- Raw data -
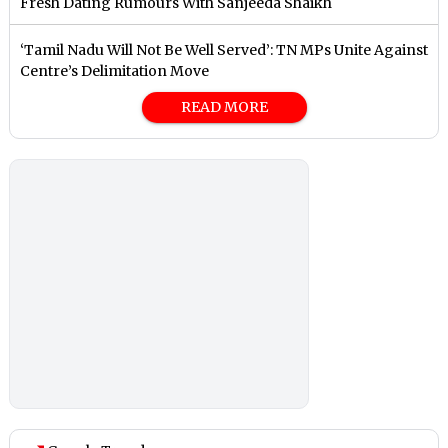
Fresh Dating Rumours With Sanjeeda Shaikh
‘Tamil Nadu Will Not Be Well Served’: TN MPs Unite Against
Centre’s Delimitation Move
READ MORE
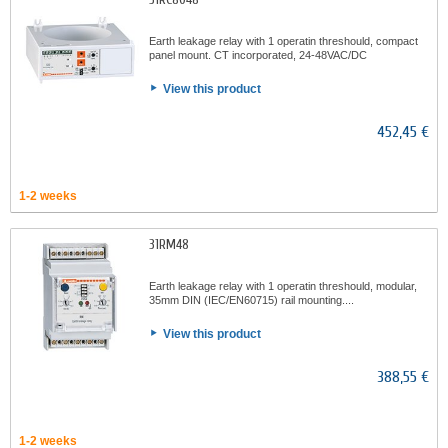
Earth leakage relay with 1 operatin threshould, compact
panel mount. CT incorporated, 24-48VAC/DC
View this product
452,45 €
1-2 weeks
31RM48
Earth leakage relay with 1 operatin threshould, modular,
35mm DIN (IEC/EN60715) rail mounting....
View this product
388,55 €
1-2 weeks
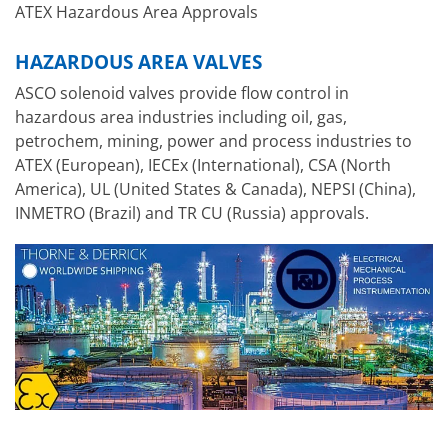
ATEX Hazardous Area Approvals
HAZARDOUS AREA VALVES
ASCO solenoid valves provide flow control in
hazardous area industries including oil, gas,
petrochem, mining, power and process industries to
ATEX (European), IECEx (International), CSA (North
America), UL (United States & Canada), NEPSI (China),
INMETRO (Brazil) and TR CU (Russia) approvals.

- Task item -
In your copy of the material, every word must match and no image should appear.

- Expected output -
Fresh Dating Rumours With Sanjeeda Shaikh
‘Tamil Nadu Will Not Be Well Served’: TN MPs Unite Against
Centre’s Delimitation Move
READ MORE
Earth leakage relay with 1 operatin threshould, compact
panel mount. CT incorporated, 24-48VAC/DC
View this product
452,45 €
1-2 weeks
31RM48
Earth leakage relay with 1 operatin threshould, modular,
35mm DIN (IEC/EN60715) rail mounting....
View this product
388,55 €
1-2 weeks
ATEX Hazardous Area Approvals
HAZARDOUS AREA VALVES
ASCO solenoid valves provide flow control in
hazardous area industries including oil, gas,
petrochem, mining, power and process industries to
ATEX (European), IECEx (International), CSA (North
America), UL (United States & Canada), NEPSI (China),
INMETRO (Brazil) and TR CU (Russia) approvals.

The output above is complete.